もう失うものは無い

ハッと目が覚めたら朝だった。ベッドから降りて恐る恐る部屋を出る。声のする方へそうっと足を進めて扉を開ければ、部屋の中にいた萩原さんとぱちりと目が合った。「おはよ、香澄ちゃん」と微笑みかけられて「お、おは…おはよう、ございます…」と返事をすれば「こっちおいで」と手招きをされて、そろりと部屋に入る。

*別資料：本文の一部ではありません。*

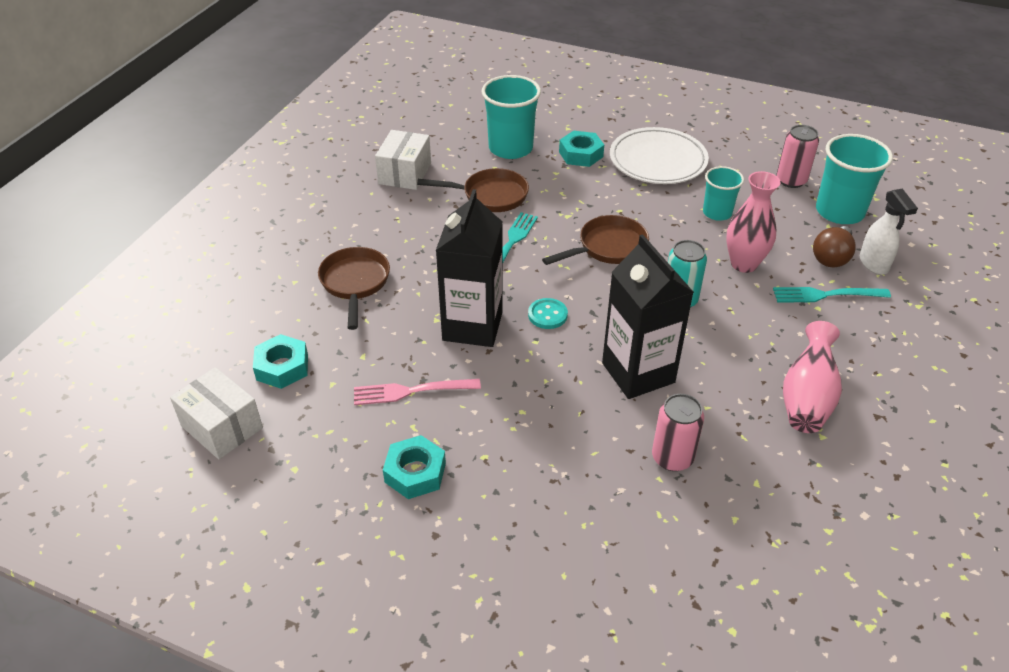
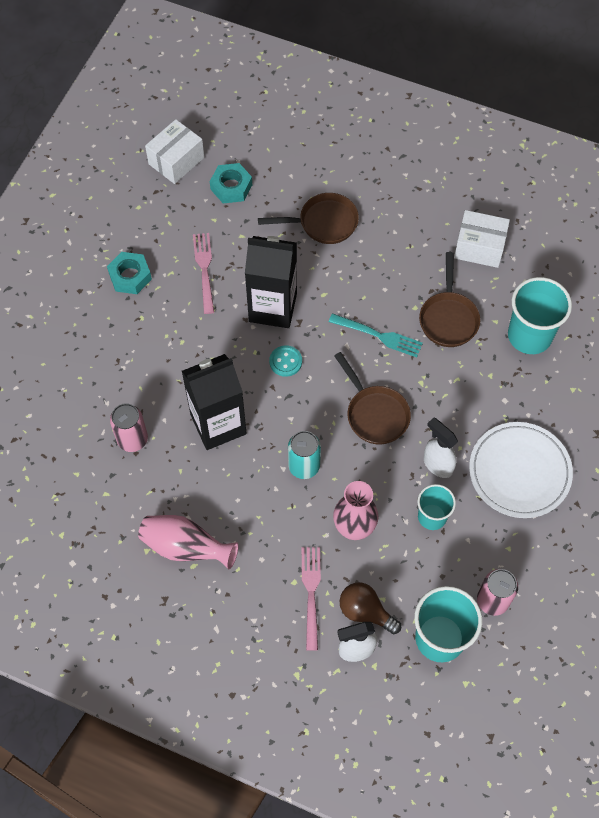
camera: 90 degrees right, 20 degrees up
(581, 154) = (524, 399): turquoise nut -> none
(659, 208) = (437, 464): none -> white spray bottle
(826, 295) = (311, 593): turquoise fork -> pink fork

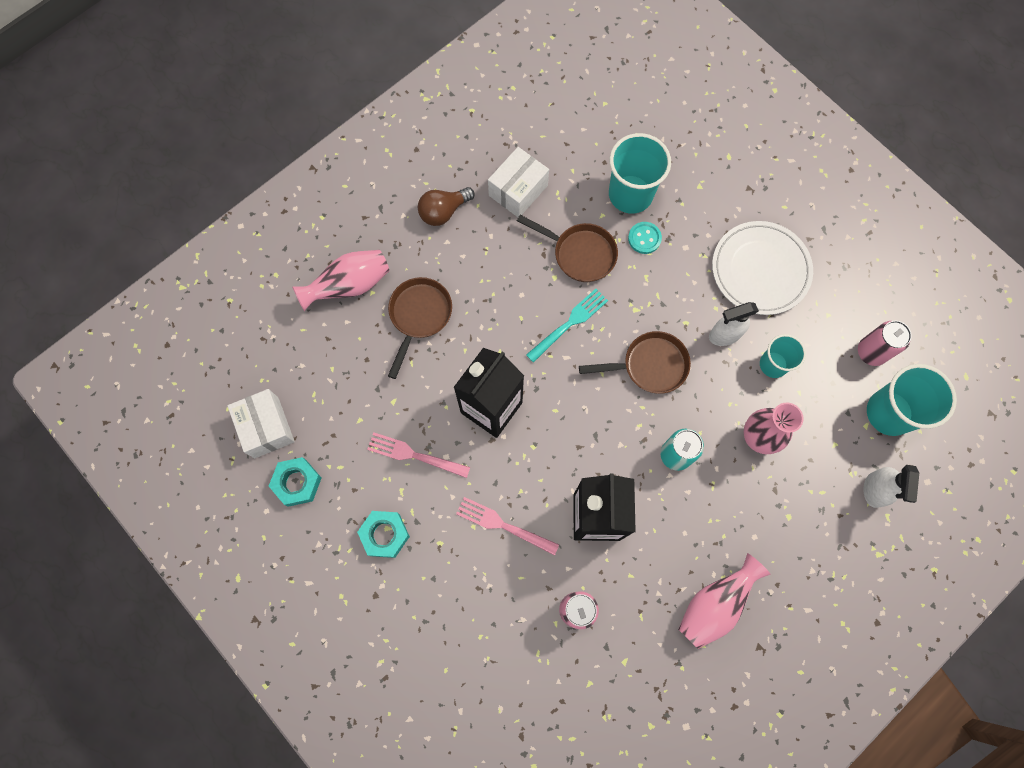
camera: 65 degrees left, 10 degrees up
(231, 187) = (329, 386): turquoise nut -> turquoise nut (297, 483)
(285, 361) = (557, 422): turquoise button -> turquoise button (644, 238)
(311, 593) = (806, 506): pink fork -> pink fork (503, 525)
(322, 164) = (349, 286): none -> pink vase
(365, 611) = (841, 465): brown light bulb -> brown light bulb (443, 211)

「はよ」と松田さんにも挨拶をされて同じように挨拶を返せば「ちゃんと寝れたか?」と松田さんが首を傾げる。「は、はい…!お、お陰様で…」とたどたどしく返事をすれば「良かった。お腹減ってない?朝ごはんできてるよ」と萩原さんが笑うから、申し訳なさが限界を突破した。

「あ、あの…ほんとに、ご迷惑をおかけして…すみませんでした…」と静かに土下座をすれば「ちょちょちょ、待って待って!?何で!?頭上げて!?」と萩原さんが大慌てで駆け寄って来て、松田さんは「この流れ見たことあんな」とけらけら笑っている。

萩原さんに無理やり体を起こされて「何から何まで、ほんとに、だって…」と泣きそうになりながら言えば「俺たちにも助けさせてって、言ったじゃん」と萩原さんが困ったように笑いながら私の頭を撫でる。でも、だって。

「この間も、迷惑かけたのに…」と声が震えてじわりと涙を滲ませれば「あん時は体調悪いお前のとこに押しかけた俺らが悪いって言ったろ。あれは俺らがお前に迷惑かけてんだからノーカンだ」と頭をがりがり掻きながら言うからぽかんとしてしまう。

「そうそう。まあ今回も無理やり聞き出した上に体調の悪い香澄ちゃんを何の説明も無しに連れ去ってる訳だから、結局俺らが迷惑かけてる側なのは変わんないけどね」と笑った萩原さんがごめんね、と謝るから「ま、まってください、そんな…!わたしが、」と慌てて言葉を遮る。本当にこの人達はああ言えばこう言う!

「でもお前は迷惑かけられた、なんて思ってねぇんだろ?」と聞いてくる松田さんに「そりゃそうですよ…!」と返せば「俺らも同じだ。俺らは俺らの意思で困ってるお前に声をかけただけで迷惑だなんて思ってねぇ」とわしわし頭を撫でられる。

「おら、さっさと顔洗ってこい。お前が起きて来んのおせーから腹減ってんだよ」と笑った松田さんにへにゃりと頬が緩んだのが分かった。「洗面所、一緒に行こっか。今日の朝は陣平ちゃんが作ってくれたんだよ」と萩原さんが手を差し出してくれるから「そうなんですか?ふふ、楽しみです」と笑いながらその手を取る。

洗面所に向かいながら「あの、千速さんは…」と尋ねれば「ちょっと前に仕事行ったよ。帰りは早く帰ってくるから一緒にご飯食べようってさ」と返ってくる。「そ、うなんですか…あの、萩原さんと松田さんは?」とちょっぴり不安になりながら尋ねれば「俺らは元々休みだったんだよ。無理言って休んだ訳じゃないから、香澄ちゃんがそんな不安そうな顔しなくていいんだよ」と頭をぽんぽんと撫でられてしまう。

私の不安も、何もかもお見通しにされてるようで恥ずかしくなっていれば空気を読まない私の腹の虫が音を立てる。「……ほんとに、ごめんなさい」と両手で顔を覆って羞恥心に耐えていれば「ふ…っ、はははっ!昨日うどんだけだったもんね。顔洗ったら戻っておいで。準備しとくから」と楽しそうに笑った萩原さんがひらひらと手を振ってリビングに戻っていく。

膝を抱えて蹲って「ぅぅ…」と唸ってから立ち上がる。鏡に映った私の顔は真っ赤になっていて「……恥ずかしすぎる」と項垂れながら顔を洗う。腹の虫は鳴るわ、すっぴんを晒すわ、もう失うものは無いなと思いながら洗面所を出た。